Automated Multi-Class Crop Pathology Classification via Convolutional Neural Networks: A Deep Learning Approach for Real-Time Precision Agriculture
- URL: http://arxiv.org/abs/2507.09375v1
- Date: Sat, 12 Jul 2025 18:45:50 GMT
- Title: Automated Multi-Class Crop Pathology Classification via Convolutional Neural Networks: A Deep Learning Approach for Real-Time Precision Agriculture
- Authors: Sourish Suri, Yifei Shao,
- Abstract summary: This research introduces a Convolutional Neural Network (CNN)-based image classification system designed to automate the detection and classification of eight common crop diseases.<n>The solution is deployed on an open-source, mobile-compatible platform, enabling real-time image-based diagnostics for farmers in remote areas.
- Score: 0.0
- License: http://creativecommons.org/licenses/by/4.0/
- Abstract: Crop diseases present a significant barrier to agricultural productivity and global food security, especially in large-scale farming where early identification is often delayed or inaccurate.
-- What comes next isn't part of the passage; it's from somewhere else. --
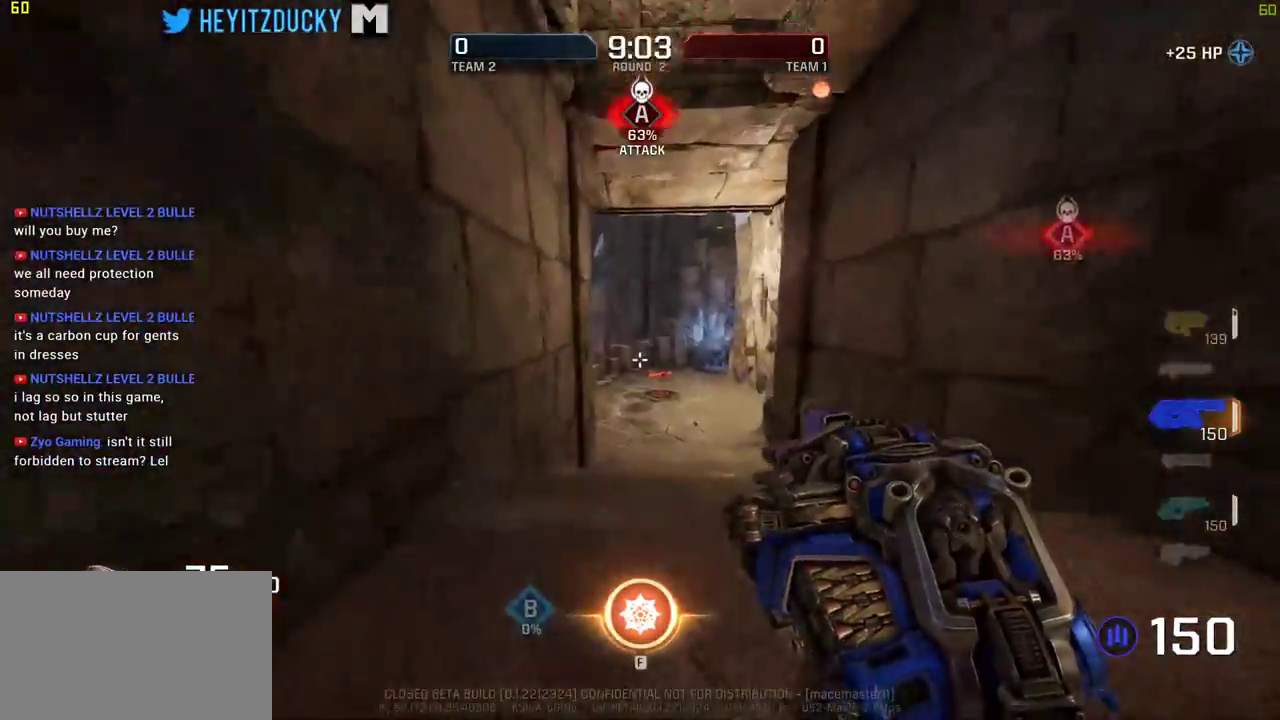
{"keys": ["w"], "mouse": [], "events": []}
This research introduces a Convolutional Neural Network (CNN)-based image classification system designed to automate the detection and classification of eight common crop diseases using leaf imagery. The methodology involves a complete deep learning pipeline: image acquisition from a large, labeled dataset, preprocessing via resizing, normalization, and augmentation, and model training using TensorFlow with Keras' Sequential API. The CNN architecture comprises three convolutional layers with increasing filter sizes and ReLU activations, followed by max pooling, flattening, and fully connected layers, concluding with a softmax output for multi-class classification. The system achieves high training accuracy (~90%) and demonstrates reliable performance on unseen data, although a validation accuracy of ~60% suggests minor overfitting. Notably, the model integrates a treatment recommendation module, providing actionable guidance by mapping each detected disease to suitable pesticide or fungicide interventions. Furthermore, the solution is deployed on an open-source, mobile-compatible platform, enabling real-time image-based diagnostics for farmers in remote areas. This research contributes a scalable and accessible tool to the field of precision agriculture, reducing reliance on manual inspection and promoting sustainable disease management practices. By merging deep learning with practical agronomic support, this work underscores the potential of CNNs to transform crop health monitoring and enhance food production resilience on a global scale.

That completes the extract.